Max Feurer hat zu meinen Gedanken zur Demokratie eine umfangreiche Stellungnahme geschrieben, die ich den Leserinnen und Lesern des birsfälder.li nicht vorenthalten möchte.
Sein Exkurs am Ende zur demokratischen Lösungsfindung mahnt mich, besonders da auch vor allem die Sprecher der Stämme um Lösungen ringen, fast ein bisschen an einen Einwohnerrat 🙂
Das Titelbild, ein Kupferstich von Samuel de Champlain von 1609, zeigt einen Kampf zwischen Irokesen und Algonkin am Lake Champlain … natürlich in der Hoffnung, dass der Kampf zwischen Gegnern und Befürwortern des Quartierplans 707 nicht ähnliche Formen annimmt.
********************************************************************************************************
Hier der Text von Max Feurer:
»Franz Büchler hat gestern mit seinem Beitrag „Was ist demokratischer als demokratisch?“ eine ganze Reihe von interessanten Fragen aufgeworfen, und dafür möchte ich ihm danken. Da ich der Verfasser des ominösen Begleitflyers zum Referendumsbogen bin, gehe ich gerne auf diese Thematik ein. Die folgenden Ausführungen sind allerdings persönlich und kein offizielles Statement des Referendumskomitees.

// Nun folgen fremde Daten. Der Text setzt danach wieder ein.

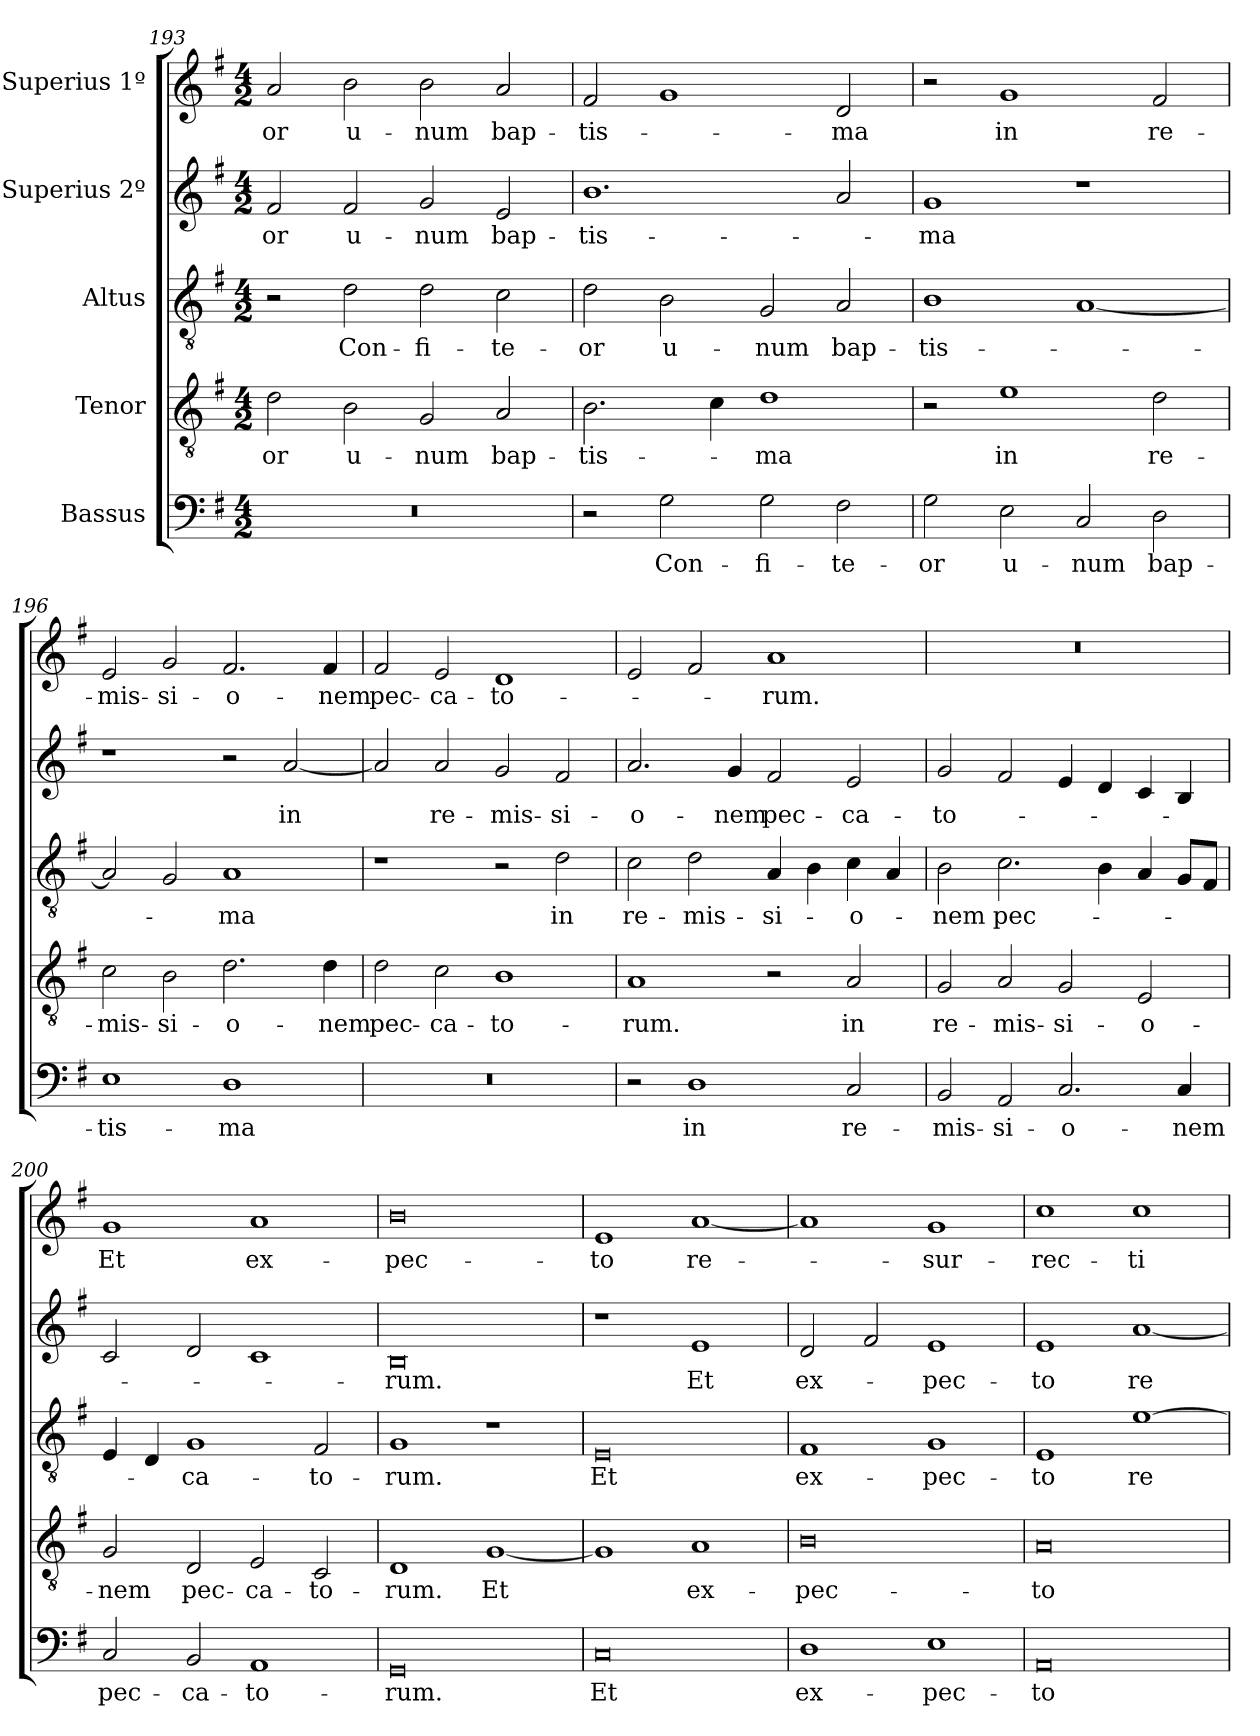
**kern	**text	**kern	**text	**kern	**text	**kern	**text	**kern	**text
*part5	*part5	*part4	*part4	*part3	*part3	*part2	*part2	*part1	*part1
*staff5	*staff5	*staff4	*staff4	*staff3	*staff3	*staff2	*staff2	*staff1	*staff1
*I"Bassus	*	*I"Tenor	*	*I"Altus	*	*I"Superius 2º	*	*I"Superius 1º	*
*clefF4	*	*clefGv2	*	*clefGv2	*	*clefG2	*	*clefG2	*
*k[f#]	*	*k[f#]	*	*k[f#]	*	*k[f#]	*	*k[f#]	*
*M4/2	*	*M4/2	*	*M4/2	*	*M4/2	*	*M4/2	*
=193	=193	=193	=193	=193	=193	=193	=193	=193	=193
0r	.	2d\	-or	2r	.	2f#/	-or	2a/	-or
.	.	2B\	u-	2d\	Con-	2f#/	u-	2b\	u-
.	.	2G/	-num	2d\	-fi-	2g/	-num	2b\	-num
.	.	2A/	bap-	2c\	-te-	2e/	bap-	2a/	bap-
=194	=194	=194	=194	=194	=194	=194	=194	=194	=194
2r	.	2.B\	-tis-	2d\	-or	1.b\	-tis-	2f#/	-tis-
2G\	Con-	.	.	2B\	u-	.	.	1g/	.
.	.	4c\	.	.	.	.	.	.	.
2G\	-fi-	1d\	-ma	2G/	-num	.	.	.	.
2F#\	-te-	.	.	2A/	bap-	2a/	.	2d/	-ma
=195	=195	=195	=195	=195	=195	=195	=195	=195	=195
2G\	-or	2r	.	1B\	-tis-	1g/	-ma	2r	.
2E\	u-	1e\	in	.	.	.	.	1g/	in
2C/	-num	.	.	[1A/	.	1r	.	.	.
2D\	bap-	2d\	re-	.	.	.	.	2f#/	re-
=196	=196	=196	=196	=196	=196	=196	=196	=196	=196
1E\	-tis-	2c\	-mis-	2A/]	.	1r	.	2e/	-mis-
.	.	2B\	-si-	2G/	.	.	.	2g/	-si-
1D\	-ma	2.d\	-o-	1A/	-ma	2r	.	2.f#/	-o-
.	.	.	.	.	.	[2a/	in	.	.
.	.	4d\	-nem	.	.	.	.	4f#/	-nem
=197	=197	=197	=197	=197	=197	=197	=197	=197	=197
0r	.	2d\	pec-	1r	.	2a/]	.	2f#/	pec-
.	.	2c\	-ca-	.	.	2a/	re-	2e/	-ca-
.	.	1B\	-to-	2r	.	2g/	-mis-	1d/	-to-
.	.	.	.	2d\	in	2f#/	-si-	.	.
=198	=198	=198	=198	=198	=198	=198	=198	=198	=198
2r	.	1A/	-rum.	2c\	re-	2.a/	-o-	2e/	.
1D\	in	.	.	2d\	-mis-	.	.	2f#/	.
.	.	.	.	.	.	4g/	-nem	.	.
.	.	2r	.	4A/	-si-	2f#/	pec-	1a/	-rum.
.	.	.	.	4B\	.	.	.	.	.
2C/	re-	2A/	in	4c\	-o-	2e/	-ca-	.	.
.	.	.	.	4A/	.	.	.	.	.
=199	=199	=199	=199	=199	=199	=199	=199	=199	=199
2BB/	-mis-	2G/	re-	2B\	-nem	2g/	-to-	0r	.
2AA/	-si-	2A/	-mis-	2.c\	pec-	2f#/	.	.	.
2.C/	-o-	2G/	-si-	.	.	4e/	.	.	.
.	.	.	.	4B\	.	4d/	.	.	.
.	.	2E/	-o-	4A/	.	4c/	.	.	.
4C/	-nem	.	.	8G/L	.	4B/	.	.	.
.	.	.	.	8F#/J	.	.	.	.	.
=200	=200	=200	=200	=200	=200	=200	=200	=200	=200
2C/	pec-	2G/	-nem	4E/	.	2c/	.	1g/	Et
.	.	.	.	4D/	.	.	.	.	.
2BB/	-ca-	2D/	pec-	1G/	-ca-	2d/	.	.	.
1AA/	-to-	2E/	-ca-	.	.	1c/	.	1a/	ex-
.	.	2C/	-to-	2F#/	-to-	.	.	.	.
=201	=201	=201	=201	=201	=201	=201	=201	=201	=201
0GG/	-rum.	1D/	-rum.	1G/	-rum.	0B/	-rum.	0b\	-pec-
.	.	[1G/	Et	1r	.	.	.	.	.
=202	=202	=202	=202	=202	=202	=202	=202	=202	=202
0C/	Et	1G/]	.	0E/	Et	1r	.	1e/	-to
.	.	1A/	ex-	.	.	1e/	Et	[1a/	re-
=203	=203	=203	=203	=203	=203	=203	=203	=203	=203
1D\	ex-	0B\	-pec-	1F#/	ex-	2d/	ex-	1a/]	.
.	.	.	.	.	.	2f#/	.	.	.
1E\	-pec-	.	.	1G/	-pec-	1e/	-pec-	1g/	-sur-
=204	=204	=204	=204	=204	=204	=204	=204	=204	=204
0AA/	-to	0A/	-to	1E/	-to	1e/	-to	1cc\	-rec-
.	.	.	.	[1e\	re-	[1a/	re-	1cc\	-ti-
=	=	=	=	=	=	=	=	=	=
*-	*-	*-	*-	*-	*-	*-	*-	*-	*-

Warum haben wir uns erlaubt, einen „wirklich demokratischen“ Entscheid zum Projekt Kestenholz zu fordern? Bedeutet dies, dass der Entscheid der Gemeindeversammlung undemokratisch war? Es wurde doch korrekt abgestimmt und ausgezählt!? Warum also „sich erdreisten, die an der Gemeindeversammlung gelebte Demokratie anzugreifen“, wie sich eine Kommentatorin zum Artikel erbost äusserte?

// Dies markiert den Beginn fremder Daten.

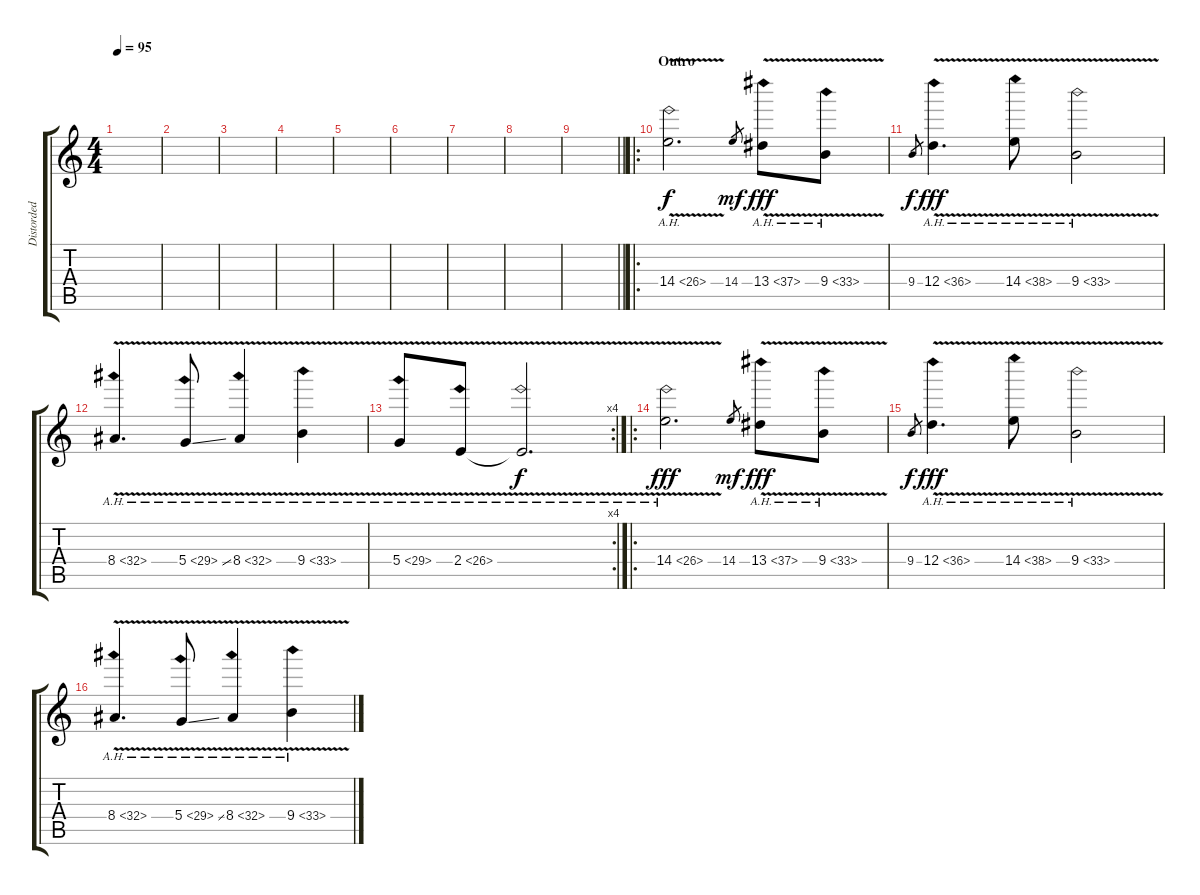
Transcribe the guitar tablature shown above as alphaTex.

\track ("Distorded Guitar 2" "Distorded ") {instrument distortionguitar}
\staff {score tabs}
\tuning (E4 B3 G3 D3 A2 E2) {hide}
\ts (4 4)
\tempo 95
\clef g2
\ks c
|
|
|
|
|
|
|
|
\barLineRight lightlight
|
\ro
\section ("" "Outro")
14.4{ah 12 v}.2{d volume 10} 14.4.8{gr dy mf} 13.4{ah 24 v}.8{dy fff} 9.4{ah 24 v}.8 |
9.4.8{gr dy f} 12.4{ah 24 v}.4{d dy fff} 14.4{ah 24 v}.8 9.4{ah 24 v}.2 |
8.4{ah 24 v}.4{d} 5.4{ah 24 v ss}.8 8.4{ah 24 v}.4 9.4{ah 24 v}.4 |
\rc 4
5.4{ah 24 v}.8 2.4{ah 24 v}.8 2.4{ah 24 v t}.2{d dy f} |
\ro
14.4{ah 12 v}.2{d dy fff volume 10} 14.4.8{gr dy mf} 13.4{ah 24 v}.8{dy fff} 9.4{ah 24 v}.8 |
9.4.8{gr dy f} 12.4{ah 24 v}.4{d dy fff} 14.4{ah 24 v}.8 9.4{ah 24 v}.2 |
8.4{ah 24 v}.4{d} 5.4{ah 24 v ss}.8 8.4{ah 24 v}.4 9.4{ah 24 v}.4
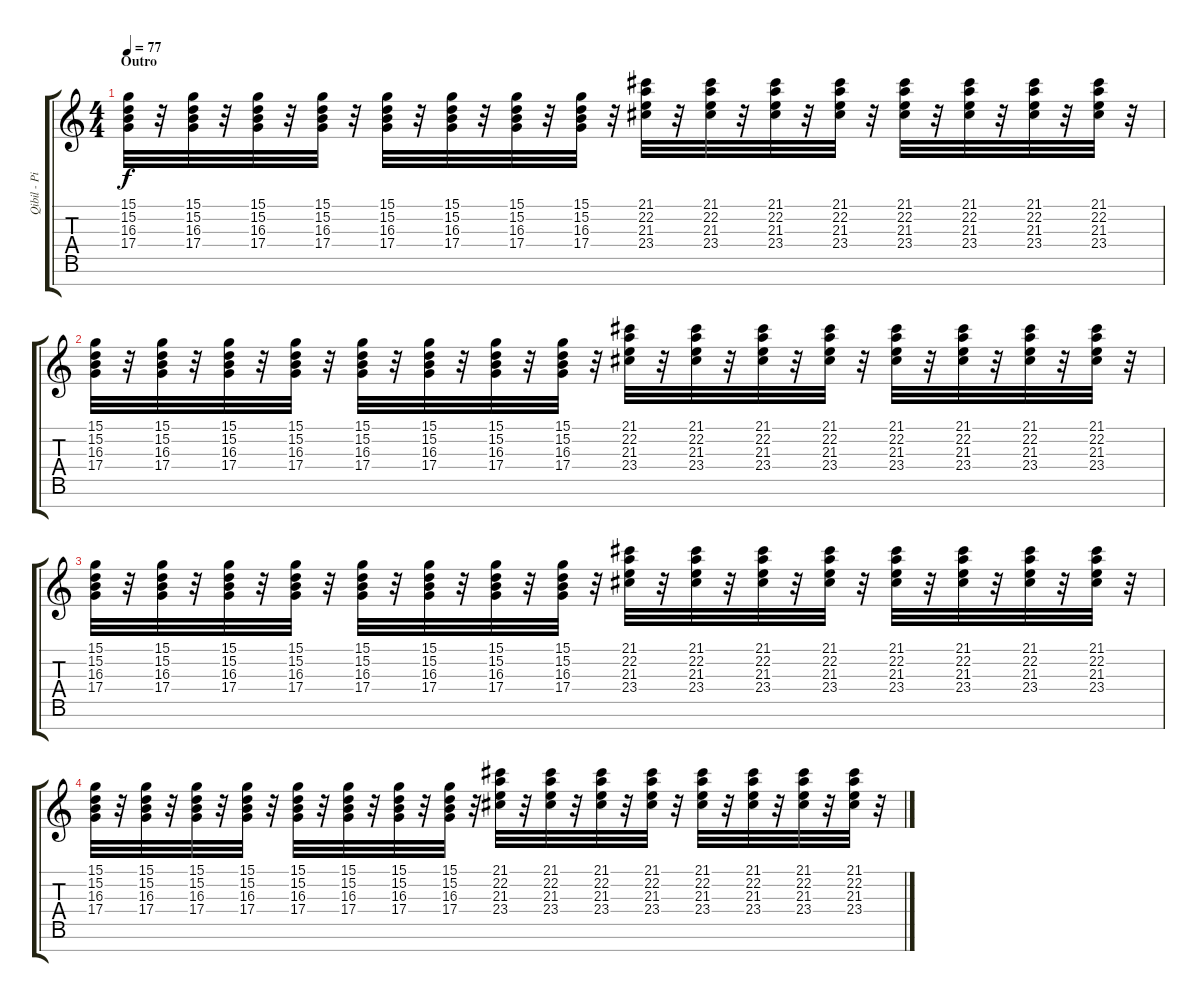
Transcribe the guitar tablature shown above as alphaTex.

\track ("Qibil - Piano" "Qibil - Pi") {instrument honkytonkpiano}
\staff {score tabs}
\tuning (E4 B3 G3 D3 A2 E2 B1) {hide}
\ts (4 4)
\section ("" "Outro")
\tempo 77
\clef g2
\ks c
(15.1 15.2 16.3 17.4).32{dy f} r.32 (15.1 15.2 16.3 17.4).32 r.32 (15.1 15.2 16.3 17.4).32 r.32 (15.1 15.2 16.3 17.4).32 r.32 (15.1 15.2 16.3 17.4).32 r.32 (15.1 15.2 16.3 17.4).32 r.32 (15.1 15.2 16.3 17.4).32 r.32 (15.1 15.2 16.3 17.4).32 r.32 (21.1 22.2 21.3 23.4).32 r.32 (21.1 22.2 21.3 23.4).32 r.32 (21.1 22.2 21.3 23.4).32 r.32 (21.1 22.2 21.3 23.4).32 r.32 (21.1 22.2 21.3 23.4).32 r.32 (21.1 22.2 21.3 23.4).32 r.32 (21.1 22.2 21.3 23.4).32 r.32 (21.1 22.2 21.3 23.4).32 r.32 |
(15.1 15.2 16.3 17.4).32 r.32 (15.1 15.2 16.3 17.4).32 r.32 (15.1 15.2 16.3 17.4).32 r.32 (15.1 15.2 16.3 17.4).32 r.32 (15.1 15.2 16.3 17.4).32 r.32 (15.1 15.2 16.3 17.4).32 r.32 (15.1 15.2 16.3 17.4).32 r.32 (15.1 15.2 16.3 17.4).32 r.32 (21.1 22.2 21.3 23.4).32 r.32 (21.1 22.2 21.3 23.4).32 r.32 (21.1 22.2 21.3 23.4).32 r.32 (21.1 22.2 21.3 23.4).32 r.32 (21.1 22.2 21.3 23.4).32 r.32 (21.1 22.2 21.3 23.4).32 r.32 (21.1 22.2 21.3 23.4).32 r.32 (21.1 22.2 21.3 23.4).32 r.32 |
(15.1 15.2 16.3 17.4).32 r.32 (15.1 15.2 16.3 17.4).32 r.32 (15.1 15.2 16.3 17.4).32 r.32 (15.1 15.2 16.3 17.4).32 r.32 (15.1 15.2 16.3 17.4).32 r.32 (15.1 15.2 16.3 17.4).32 r.32 (15.1 15.2 16.3 17.4).32 r.32 (15.1 15.2 16.3 17.4).32 r.32 (21.1 22.2 21.3 23.4).32 r.32 (21.1 22.2 21.3 23.4).32 r.32 (21.1 22.2 21.3 23.4).32 r.32 (21.1 22.2 21.3 23.4).32 r.32 (21.1 22.2 21.3 23.4).32 r.32 (21.1 22.2 21.3 23.4).32 r.32 (21.1 22.2 21.3 23.4).32 r.32 (21.1 22.2 21.3 23.4).32 r.32 |
(15.1 15.2 16.3 17.4).32 r.32 (15.1 15.2 16.3 17.4).32 r.32 (15.1 15.2 16.3 17.4).32 r.32 (15.1 15.2 16.3 17.4).32 r.32 (15.1 15.2 16.3 17.4).32 r.32 (15.1 15.2 16.3 17.4).32 r.32 (15.1 15.2 16.3 17.4).32 r.32 (15.1 15.2 16.3 17.4).32 r.32 (21.1 22.2 21.3 23.4).32 r.32 (21.1 22.2 21.3 23.4).32 r.32 (21.1 22.2 21.3 23.4).32 r.32 (21.1 22.2 21.3 23.4).32 r.32 (21.1 22.2 21.3 23.4).32 r.32 (21.1 22.2 21.3 23.4).32 r.32 (21.1 22.2 21.3 23.4).32 r.32 (21.1 22.2 21.3 23.4).32 r.32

Werfen wir einen Blick zurück auf den 11. Dezember.
Die vom Projekt Kestenholz direkt betroffenen Anwohner hatten sich im Vorfeld in mehreren Sitzungen auf die Gemeindeversammlung vorbereitet und zum Teil in stundenlanger Arbeit Argumente zusammengetragen, warum wir das Bauprojekt als suboptimal betrachten.
Als das entsprechende Traktandum im Rahmen einer völlig überladenen Traktandenliste zur Sprache kam, stellte Gemeindepräsident Hiltmann das Vorhaben ausführlich und positiv würdigend vor. Das war sein gutes Recht und machte zudem deutlich, dass unser Gemeindepräsident ohne
Zweifel kompetent und ein ausgezeichneter Redner ist.

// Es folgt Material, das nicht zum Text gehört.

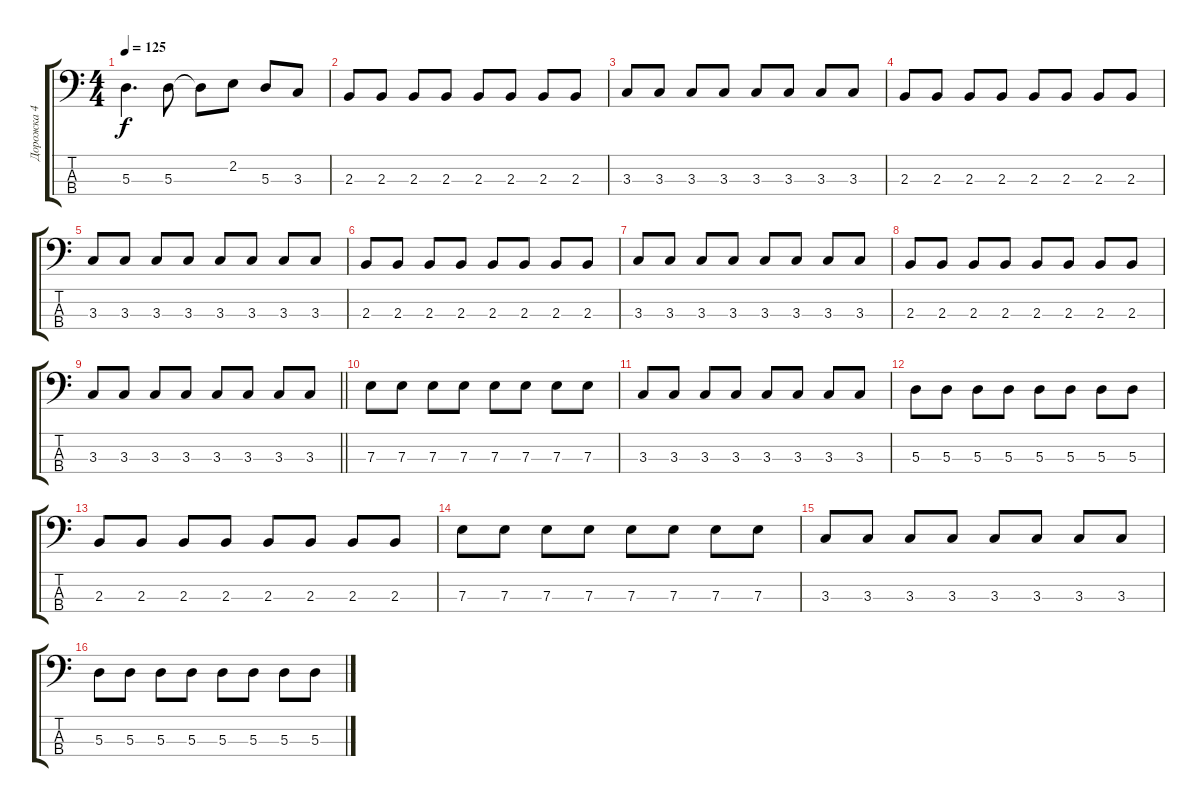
\track ("Дорожка 4" "Дорожка 4") {instrument electricbassfinger}
\staff {score tabs}
\tuning (G2 D2 A1 E1) {hide}
\ts (4 4)
\tempo 125
\clef f4
\ks c
5.3.4{d dy f} 5.3.8 5.3{t}.8 2.2.8 5.3.8 3.3.8 |
2.3.8 2.3.8 2.3.8 2.3.8 2.3.8 2.3.8 2.3.8 2.3.8 |
3.3.8 3.3.8 3.3.8 3.3.8 3.3.8 3.3.8 3.3.8 3.3.8 |
2.3.8 2.3.8 2.3.8 2.3.8 2.3.8 2.3.8 2.3.8 2.3.8 |
3.3.8 3.3.8 3.3.8 3.3.8 3.3.8 3.3.8 3.3.8 3.3.8 |
2.3.8 2.3.8 2.3.8 2.3.8 2.3.8 2.3.8 2.3.8 2.3.8 |
3.3.8 3.3.8 3.3.8 3.3.8 3.3.8 3.3.8 3.3.8 3.3.8 |
2.3.8 2.3.8 2.3.8 2.3.8 2.3.8 2.3.8 2.3.8 2.3.8 |
\barLineRight lightlight
3.3.8 3.3.8 3.3.8 3.3.8 3.3.8 3.3.8 3.3.8 3.3.8 |
7.3.8 7.3.8 7.3.8 7.3.8 7.3.8 7.3.8 7.3.8 7.3.8 |
3.3.8 3.3.8 3.3.8 3.3.8 3.3.8 3.3.8 3.3.8 3.3.8 |
5.3.8 5.3.8 5.3.8 5.3.8 5.3.8 5.3.8 5.3.8 5.3.8 |
2.3.8 2.3.8 2.3.8 2.3.8 2.3.8 2.3.8 2.3.8 2.3.8 |
7.3.8 7.3.8 7.3.8 7.3.8 7.3.8 7.3.8 7.3.8 7.3.8 |
3.3.8 3.3.8 3.3.8 3.3.8 3.3.8 3.3.8 3.3.8 3.3.8 |
5.3.8 5.3.8 5.3.8 5.3.8 5.3.8 5.3.8 5.3.8 5.3.8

Böses schwante den Projektgegnern allerdings, als Herr Hiltmann die Gemeindeversammlung darüber abstimmen liess, einerseits die Redezeit auf 3 Minuten zu beschränken, und andererseits dem Investor, der nicht in Birsfelden wohnt, in Missachtung der § 53,1 und § 62,1 das Wort zu erteilen, sprich: sich ebenfalls vehement für sein Projekt einzusetzen. Ich kann die Legalität dieses Vorgehens nicht beurteilen, aber es erschien und erscheint mir immer noch mehr als fragwürdig …
Damit war das Trauerspiel eingeleitet: Ein Mitglied des Referendumskomitees durfte zwar zunächst etwas weiter ausholen, brach dann aber unter dem Damoklesschwert der „3‑Minuten-Guillotine“ seine Ausführungen entnervt ab. Als meine Wenigkeit das Wort ergriff und darum bat, wenigstens so lange sprechen zu dürfen wie Herr Kestenholz — nämlich fünf Minuten — wurde dieses Ansinnen von einem Teil der Gemeindeversammlung mit Buhrufen quittiert.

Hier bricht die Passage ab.